Portraits of Soleimani are being carried aloft in rallies from Tehran to Gaza to Yemen. The charismatic major-general, 62 when he died, who rose from his origins as a farm boy has become a “living martyr” and icon of the Shi’ite anti-American resistance. Adding to the keenly felt indignance is that his big role in halting the rampage of the Islamic State terror across Iraq and Syria, sometimes even co-ordinating with the US, is rarely acknowledged in the West.

“The shock factor isn’t so much that Soleimani has died—he was after all in many battles—but the way the US president has taken ownership of this will create that type of zeal and drive and commitment across the Middle East,” Ellie Geranmayeh, from the European Council on Foreign Relations, told AFP.

The so-called Iranian “axis of resistance”, stretching from Iran to the Mediterranean Sea, will now be “galvanised to focus more on their ultimate goal, which is the US withdrawal from as much of the Middle East as possible,” she added.

"Blood of the martyrs"

Remarking on Soleimani’s role defending Shi’ite Muslims from Sunni Muslim aggression, a Huthi official in Sanaa, the Yemeni capital held by the Iran-backed militia, told the news agency: “The blood of the martyrs... is not just Iranian or Iraqi but belongs to the Muslim community and to free men around the world.”

At a mourning ceremony in the Gaza Strip Soleimani was eulogised by the militant Palestinian movement Islamic Jihad.

The general has even been hailed as the “Che Guevara of the Middle East” in some quarters.

“They’re packaging Soleimani as this foreign policy guru, martyr, strategist... away from the narrative that he was a terrorist and responsible for loss of life,” added Vakil.

Iran’s supreme leader, Ali Khamenei, has described the missile strikes on the bases as “a slap in the face” for the US. But he also warned that Tehran still had a wider goal of expelling its enemy from the region.
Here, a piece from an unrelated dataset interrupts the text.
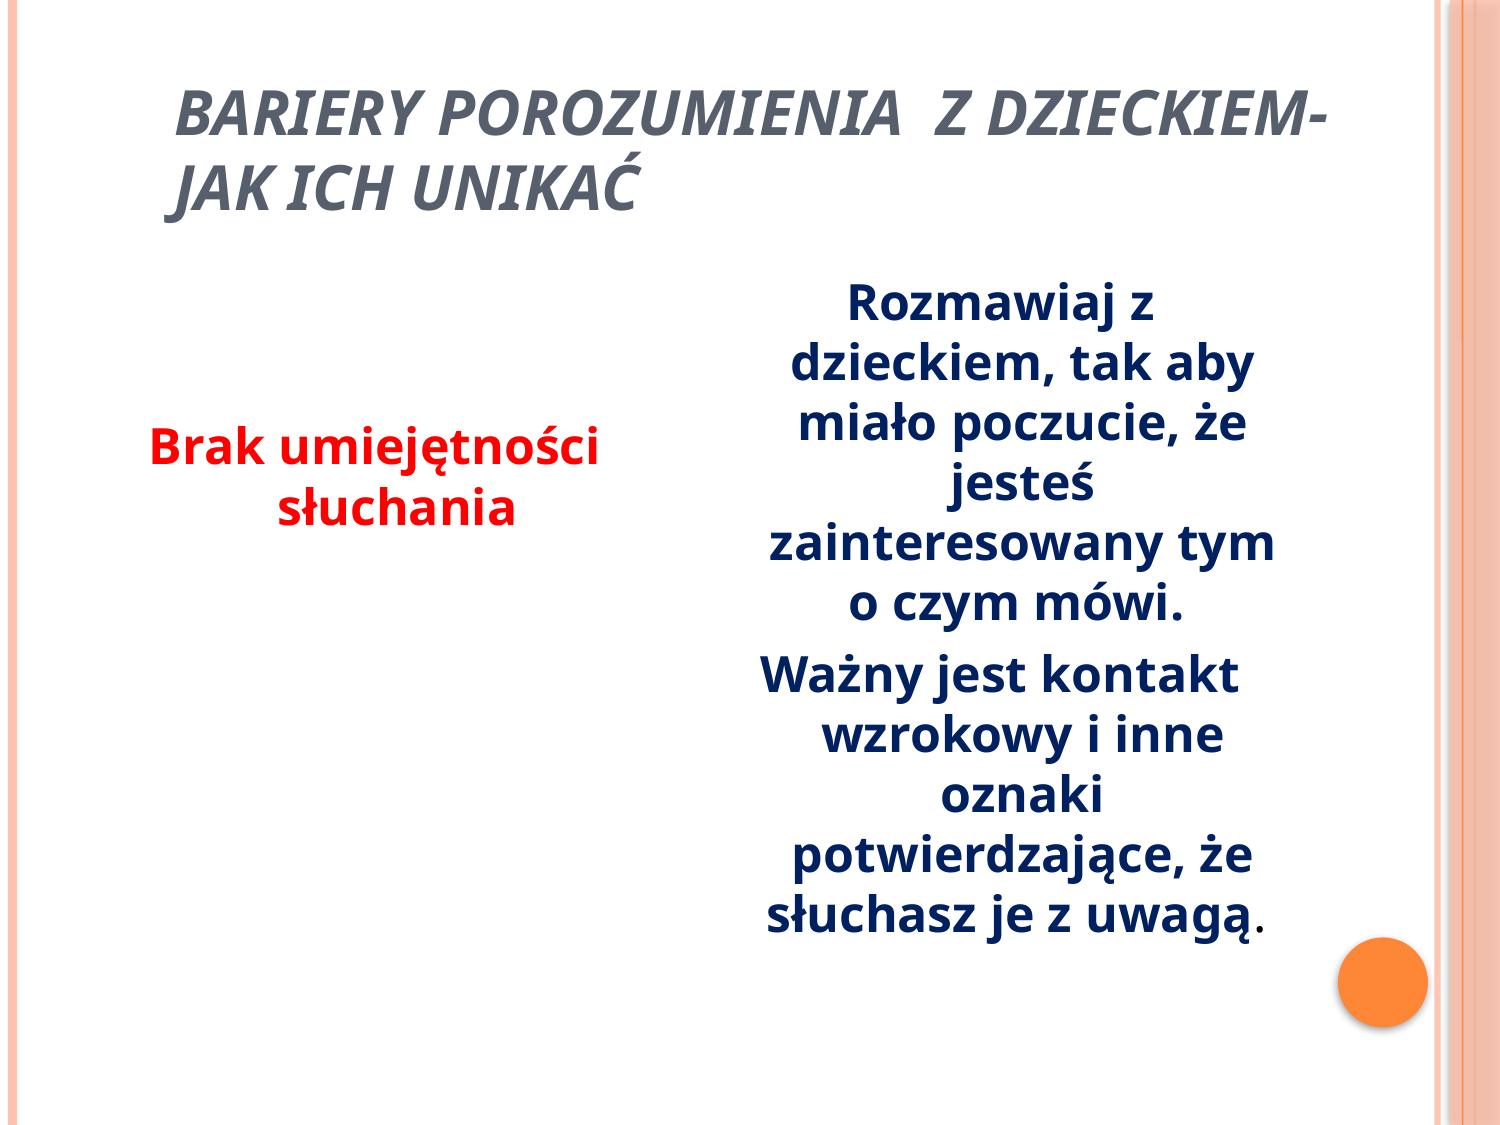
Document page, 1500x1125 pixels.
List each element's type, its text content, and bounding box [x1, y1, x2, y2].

He told an audience in the city of Qom on January 8: “We just gave [the US] a slap in the face last night. But that is not equivalent to what they did.”

Subservience of Johnson

Interesting to watch will be the expected subservience British PM Boris Johnson shows to Trump as he keeps one eye on the US trade deal he is desperate for to steady the UK as it leaves the EU. He is choosing his words carefully. “Clearly the strict issue of legality is not for the UK to determine since it was not our operation,” said Johnson in the UK parliament on January 8 when challenged over whether the assassination breached international law.
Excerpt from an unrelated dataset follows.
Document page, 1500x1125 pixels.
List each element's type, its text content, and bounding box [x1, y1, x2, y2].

He also raised the accusation that Soleimani had supplied “improvised explosive devices to terrorists, which I’m afraid killed and maimed British troops”. Johnson added: “That man had the blood of British troops on his hands.”
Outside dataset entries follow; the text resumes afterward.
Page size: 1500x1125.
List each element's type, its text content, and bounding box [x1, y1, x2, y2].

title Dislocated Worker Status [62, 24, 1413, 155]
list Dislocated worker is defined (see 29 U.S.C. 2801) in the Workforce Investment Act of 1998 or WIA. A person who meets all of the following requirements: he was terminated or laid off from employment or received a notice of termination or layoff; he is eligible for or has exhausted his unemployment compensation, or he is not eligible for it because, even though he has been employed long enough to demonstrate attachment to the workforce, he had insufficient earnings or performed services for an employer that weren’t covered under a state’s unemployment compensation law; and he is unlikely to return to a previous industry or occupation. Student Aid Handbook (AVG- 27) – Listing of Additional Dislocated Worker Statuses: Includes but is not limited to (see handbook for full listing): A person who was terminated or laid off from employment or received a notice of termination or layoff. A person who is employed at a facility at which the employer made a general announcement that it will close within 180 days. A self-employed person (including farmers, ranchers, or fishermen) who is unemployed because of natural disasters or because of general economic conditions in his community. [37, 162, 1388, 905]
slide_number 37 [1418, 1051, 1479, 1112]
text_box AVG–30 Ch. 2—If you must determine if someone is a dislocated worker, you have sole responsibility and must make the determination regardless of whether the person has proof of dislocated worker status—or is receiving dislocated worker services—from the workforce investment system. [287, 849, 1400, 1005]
Clearly scathing of the UK as a US lapdog, Iran's defence minister Amir Hatami responded to a UK statement on the killing of Soleimani by observing: "Some countries unfortunately because of the situation they are having after WW2 they are having and following a policy of brown nosing."

If a Democrat is elected US president in November it will be interesting to observe Johnson changing his foreign policy tune.

Perhaps nostalgic for the pre-Trump era when the American president played by some semblance of the established rules, Democrat hopeful Joe Biden in New York City on January 7 criticised the “haphazard decision” to kill Soleimani, calling Trump “dangerously incompetent” and a man who provides “tweets… tantrums… evasive answers”.

“If there was an imminent threat that required this extraordinary action, we’re owed an explanation—and facts to back it up,” he said.

If Trump gets his second term such worthy remarks will just have to remain quaint for the foreseeable future.